Two species of fungi isolated from an abandoned mining pit in Montana, when cultured together, produce a compound that kills four antibiotic-resistant strains of Staphylococcus aureus bacteria (J. Nat. Prod. 2017, DOI: 10.1021/acs.jnatprod.7b00133). Although its structure resembles a known class of antibiotics, the compound appears to kill bacteria in a new way, the researchers say.
After companies suspended copper mining at the Berkeley Pit outside of Butte, Mont., in 1983, runoff and groundwater collected in the pit and created a lake. Oxidized rock exposed by mining acidified the water to pH 2.5, and heavy metals including iron, copper, arsenic, and cadmium leached into the water. The water is so toxic that last winter, several thousand snow geese died after waiting out a snowstorm in the pit during their annual migration.

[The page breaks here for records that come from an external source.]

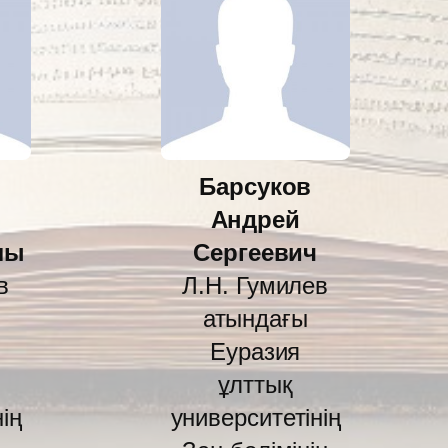
Барсуков
Андрей
лы
Сергеевич
в
Л.Н. Гумилев
атындағы
Еуразия
ұлттық
ің
университетінің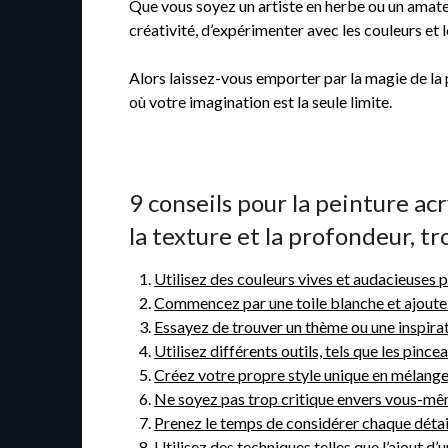
Que vous soyez un artiste en herbe ou un amateur
créativité, d’expérimenter avec les couleurs et 
Alors laissez-vous emporter par la magie de la 
où votre imagination est la seule limite.
9 conseils pour la peinture acr
la texture et la profondeur, t
Utilisez des couleurs vives et audacieuses 
Commencez par une toile blanche et ajoutez 
Essayez de trouver un thème ou une inspira
Utilisez différents outils, tels que les pinc
Créez votre propre style unique en mélangea
Ne soyez pas trop critique envers vous-même
Prenez le temps de considérer chaque détail
Utilisez des techniques telles que l’ajout d’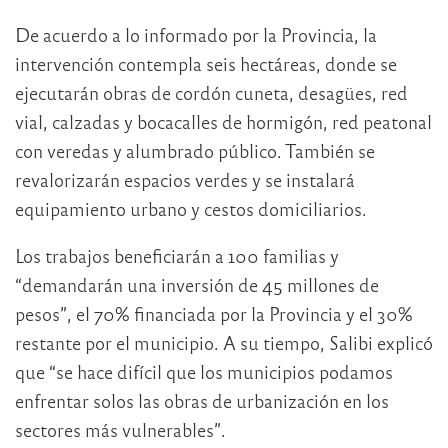
De acuerdo a lo informado por la Provincia, la
intervención contempla seis hectáreas, donde se
ejecutarán obras de cordón cuneta, desagües, red
vial, calzadas y bocacalles de hormigón, red peatonal
con veredas y alumbrado público. También se
revalorizarán espacios verdes y se instalará
equipamiento urbano y cestos domiciliarios.
Los trabajos beneficiarán a 100 familias y
“demandarán una inversión de 45 millones de
pesos”, el 70% financiada por la Provincia y el 30%
restante por el municipio. A su tiempo, Salibi explicó
que “se hace difícil que los municipios podamos
enfrentar solos las obras de urbanización en los
sectores más vulnerables”.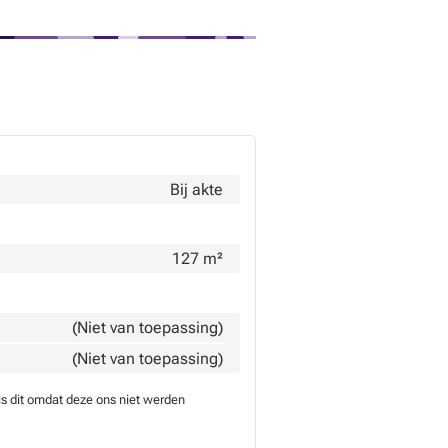
Bij akte
127 m²
(Niet van toepassing)
(Niet van toepassing)
is dit omdat deze ons niet werden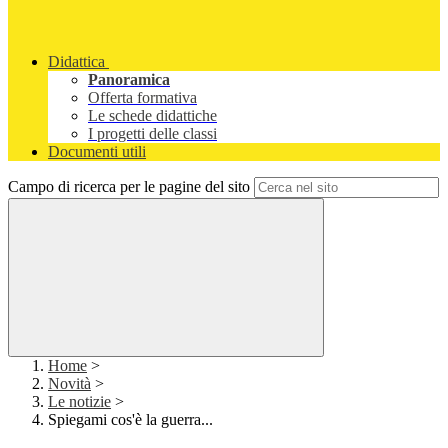
Didattica
Panoramica
Offerta formativa
Le schede didattiche
I progetti delle classi
Documenti utili
Campo di ricerca per le pagine del sito
Home
>
Novità
>
Le notizie
>
Spiegami cos'è la guerra...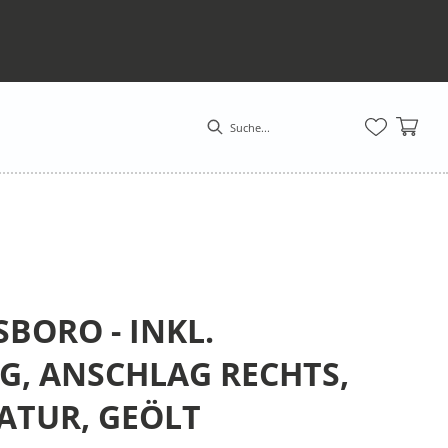
SBORO - INKL.
, ANSCHLAG RECHTS,
ATUR, GEÖLT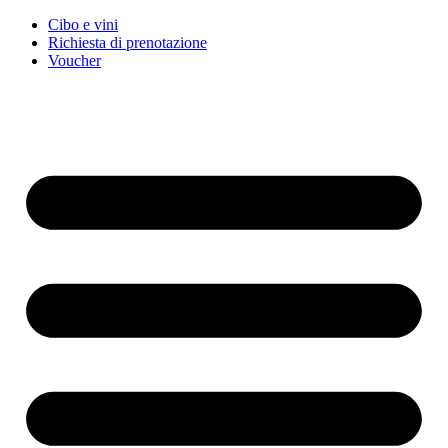
Cibo e vini
Richiesta di prenotazione
Voucher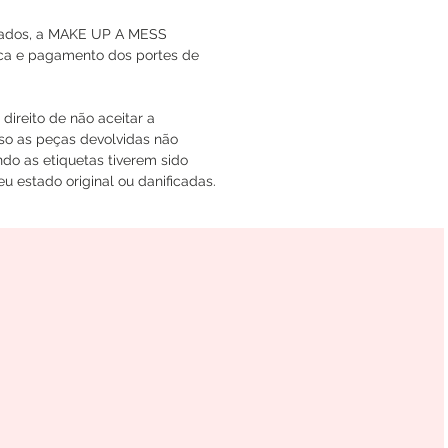
icados, a MAKE UP A MESS
oca e pagamento dos portes de
ireito de não aceitar a
so as peças devolvidas não
do as etiquetas tiverem sido
u estado original ou danificadas.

Microbial life, however, finds the pit more hospitable. In extreme environments, such as acidic pH and high metal concentrations, microbes often produce molecules with interesting biological activity. For almost 20 years, Andrea A. Stierle and Donald B. Stierle, both natural products chemists at the University of Montana, have been studying compounds produced by individual fungi isolated from the water and sediment at the Berkeley Pit. They have found molecules that slow inflammation, cell death, and cancer metastasis. But until now, the researchers had not found antibiotics.

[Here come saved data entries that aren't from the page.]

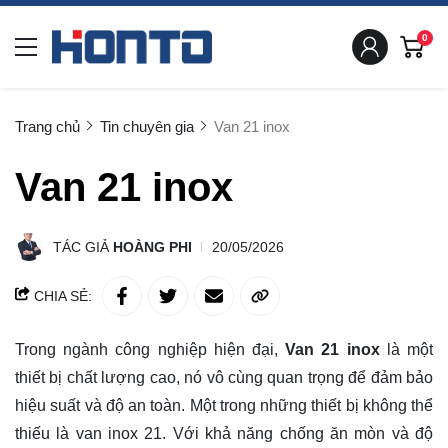
0
Trang chủ
Tin chuyên gia
Van 21 inox
Van 21 inox
TÁC GIẢ
HOÀNG PHI
20/05/2026
CHIA SẺ:
Trong ngành công nghiệp hiện đại,
Van 21 inox
là một
thiết bị chất lượng cao, nó vô cùng quan trọng để đảm bảo
hiệu suất và độ an toàn. Một trong những thiết bị không thể
thiếu là van inox 21. Với khả năng chống ăn mòn và độ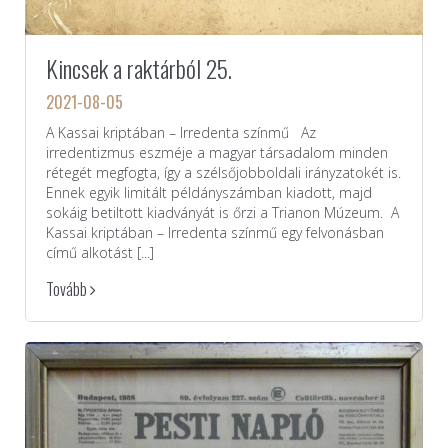
Kincsek a raktárból 25.
2021-08-05
A Kassai kriptában – Irredenta színmű Az
irredentizmus eszméje a magyar társadalom minden
rétegét megfogta, így a szélsőjobboldali irányzatokét is.
Ennek egyik limitált példányszámban kiadott, majd
sokáig betiltott kiadványát is őrzi a Trianon Múzeum. A
Kassai kriptában – Irredenta színmű egy felvonásban
című alkotást [...]
Tovább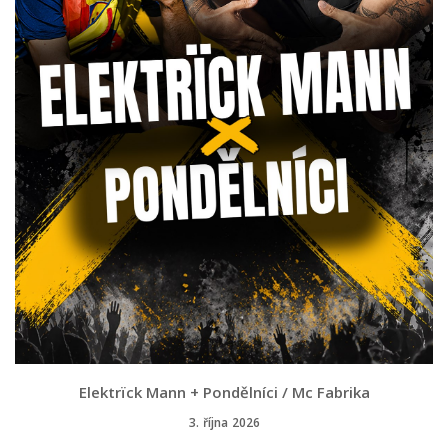
Elektrïck Mann + Pondělníci / Mc Fabrika
3. října 2026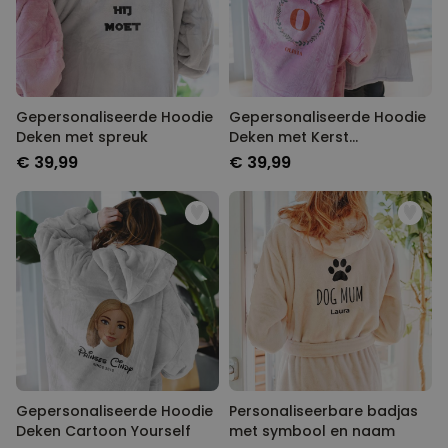
Gepersonaliseerde Hoodie
Gepersonaliseerde Hoodie
Deken met spreuk
Deken met Kerst
monogram
€ 39,99
€ 39,99
Gepersonaliseerde Hoodie
Personaliseerbare badjas
Deken Cartoon Yourself
met symbool en naam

The Stierles wondered whether culturing together two different species of Penicillium fungus, originally isolated from the same sample, would produce new bioactive compounds that neither strain makes when grown by itself. They started growing one fungus in a liquid broth and introduced the other species a day later. After the two fungi grew together for six days, the researchers collected the organic molecules the cells produced, extracting them from the broth with chloroform. They used a protein inhibition test the team had developed previously to identify molecules with potential biological activity and then determined the structures of those molecules using various spectroscopic methods. The researchers found a variety of 16-membered macrolides—molecules with a lactone ring—that were not produced when either fungus was grown alone.

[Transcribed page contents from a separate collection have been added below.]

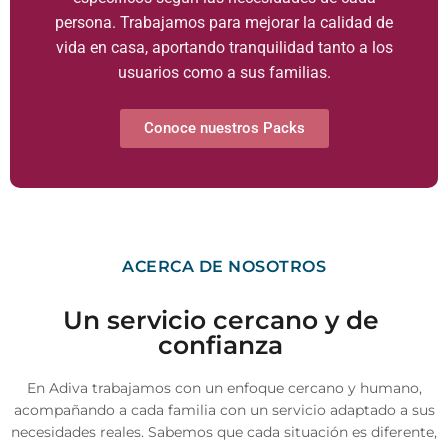
persona. Trabajamos para mejorar la calidad de
vida en casa, aportando tranquilidad tanto a los
usuarios como a sus familias.
Conoce nuestros Packs
ACERCA DE NOSOTROS
Un servicio cercano y de
confianza
En Adiva trabajamos con un enfoque cercano y humano,
acompañando a cada familia con un servicio adaptado a sus
necesidades reales. Sabemos que cada situación es diferente,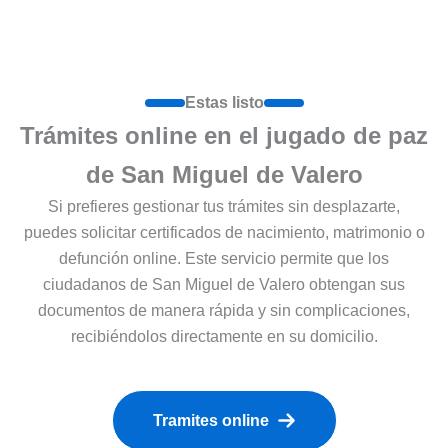
Estas listo
Trámites online en el jugado de paz
de San Miguel de Valero
Si prefieres gestionar tus trámites sin desplazarte,
puedes solicitar certificados de nacimiento, matrimonio o
defunción online. Este servicio permite que los
ciudadanos de San Miguel de Valero obtengan sus
documentos de manera rápida y sin complicaciones,
recibiéndolos directamente en su domicilio.
Tramites online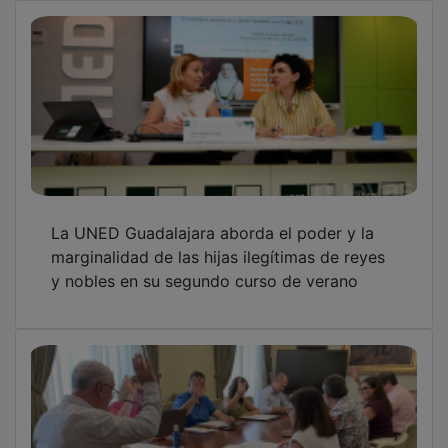
La Diputación instalará 24 estaciones
digitales de vialidad invernal en la red
provincial de carreteras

Because these structures resembled known antibiotics such as erythromycin, the Stierles and their colleagues tested several of the isolated compounds for antibiotic properties. One compound, Berkeleylactone A, was active against four strains of methicillin-resistant S. aureus.
Structural differences and biochemical tests indicate that this molecule could work differently than similar macrolide antibiotics, Andrea Stierle says. Berkeleylactone A lacks sugars or a double bond, two structural features thought to be important to the antibiotic properties of other 16-member macrolides isolated from bacteria or fungi. And although its exact method of action is unknown, it does not inhibit protein synthesis or stall ribosome activity like other macrolide antibiotics do.
Lesley-Ann Giddings, a natural products chemist at Middlebury College, thinks it’s interesting to co-culture two fungi, because most researchers who have used this strategy to identify new molecules have grown a bacterium and a fungus simultaneously. Co-culturing microorganisms establishes a competition for resources that can trigger one microbe to express otherwise inactive genes and produce compounds that kill the other.